Selected extract ::
Member of Legislative Council Karnataka
- In office 1984–1990

Member of Legislative Assembly Karnataka
- In office 1994–1999
- Preceded by: Veerendra Patil
- Constituency: Chincholi, Karnataka
- In office 2004–2008
- Preceded by: Kailashnath Patil
- Constituency: Chincholi, Karnataka

Minister of Horticulture of Karnataka
- In office 1984–1989

Minister of Urban Development excluding Bengaluru city of Karnataka
- In office 1994–1999

Personal details
- Born: 29 July 1938 Hakkyal
- Died: 2 November 2019 (aged 81)
- Party: Indian National Congress (1999 - 2008, 8 August 2013 – 11 March 2019)
- Other political affiliations: Bharatiya Janata Party (2008 - 2013); Karnataka Janata Paksha (2013 - 2013); Janata Dal (1990–1999); Janata Party (1977–1990);
- Alma mater: BVB degree college Bidar (1964), SSL law college Gulbarga (1968)

= Vaijnath Patil =

Indian politician and social worker (1938–2019)

Vaijanath Sangappa Patil (29 July 1938 – 2 November 2019) was an Indian politician and social worker who was the Minister of state for Minister of Urban Development (excluding Bangalore) of Karnataka from 1994 to 1999. He was also Minister of Horticulture of Karnataka from 1984 to 1989.

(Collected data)

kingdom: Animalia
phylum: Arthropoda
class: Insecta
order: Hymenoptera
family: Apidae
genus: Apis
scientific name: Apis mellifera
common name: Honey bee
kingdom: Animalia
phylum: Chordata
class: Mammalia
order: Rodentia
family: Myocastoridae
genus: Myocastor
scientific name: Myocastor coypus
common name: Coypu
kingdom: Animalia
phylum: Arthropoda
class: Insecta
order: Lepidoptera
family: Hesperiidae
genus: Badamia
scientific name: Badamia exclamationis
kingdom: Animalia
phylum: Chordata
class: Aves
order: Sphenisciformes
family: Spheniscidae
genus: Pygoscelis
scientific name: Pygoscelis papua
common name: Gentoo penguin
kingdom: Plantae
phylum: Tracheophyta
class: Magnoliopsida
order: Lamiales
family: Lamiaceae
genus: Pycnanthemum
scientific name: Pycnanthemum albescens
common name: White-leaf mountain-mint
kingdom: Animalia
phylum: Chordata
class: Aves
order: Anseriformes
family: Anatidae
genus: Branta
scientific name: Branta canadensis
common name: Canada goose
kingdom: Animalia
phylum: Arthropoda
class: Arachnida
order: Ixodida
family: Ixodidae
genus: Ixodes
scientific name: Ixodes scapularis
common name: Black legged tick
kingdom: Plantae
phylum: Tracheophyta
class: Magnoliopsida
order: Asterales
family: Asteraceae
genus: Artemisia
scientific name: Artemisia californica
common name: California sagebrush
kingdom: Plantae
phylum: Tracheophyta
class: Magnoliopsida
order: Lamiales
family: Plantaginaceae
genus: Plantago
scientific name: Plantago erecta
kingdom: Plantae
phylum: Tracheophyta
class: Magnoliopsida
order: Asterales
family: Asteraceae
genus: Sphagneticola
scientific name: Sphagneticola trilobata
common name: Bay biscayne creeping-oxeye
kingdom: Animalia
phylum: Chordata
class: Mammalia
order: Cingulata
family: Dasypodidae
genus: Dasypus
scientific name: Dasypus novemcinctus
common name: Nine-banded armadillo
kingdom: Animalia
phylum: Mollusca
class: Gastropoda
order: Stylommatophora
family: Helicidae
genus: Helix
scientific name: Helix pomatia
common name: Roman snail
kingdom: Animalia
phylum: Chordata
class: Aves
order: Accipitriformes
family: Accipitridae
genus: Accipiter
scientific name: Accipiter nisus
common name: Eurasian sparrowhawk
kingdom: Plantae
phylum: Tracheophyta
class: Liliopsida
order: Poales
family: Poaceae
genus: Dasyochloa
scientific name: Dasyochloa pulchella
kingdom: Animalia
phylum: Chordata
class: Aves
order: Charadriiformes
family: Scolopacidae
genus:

Apply what you read ::
A) Translate this sentence from the text on Vaijnath Patil into Spanish: "He was also Minister of Horticulture of Karnataka from 1984 to 1989."
B) Carry on the text on Vaijnath Patil from the point where it stops.

Per-task outputs ::
A) También fue ministro de Horticultura de Karnataka de 1984 a 1989.

B)
==Early life and education==
Patil was born on 29 July 1938 in agricultural family at Hakyala village of Aurad taluk Bidar district. He completed his BA at BVB degree college Bidar, and LLB from SSL law college in Gulbarga. For his service to society Gulbarga University conferred an honorary doctorate upon him during its 31st Annual Convocation.

==Politics==
He served as Minister for Horticulture in the Ramakrishna Hegde government in 1984 and as Urban Development Minister in the Deve Gowda government in 1994. Vaijnath Patil was elected MLA from Chincholi constituency two times and MLC from Gulbarga constituency.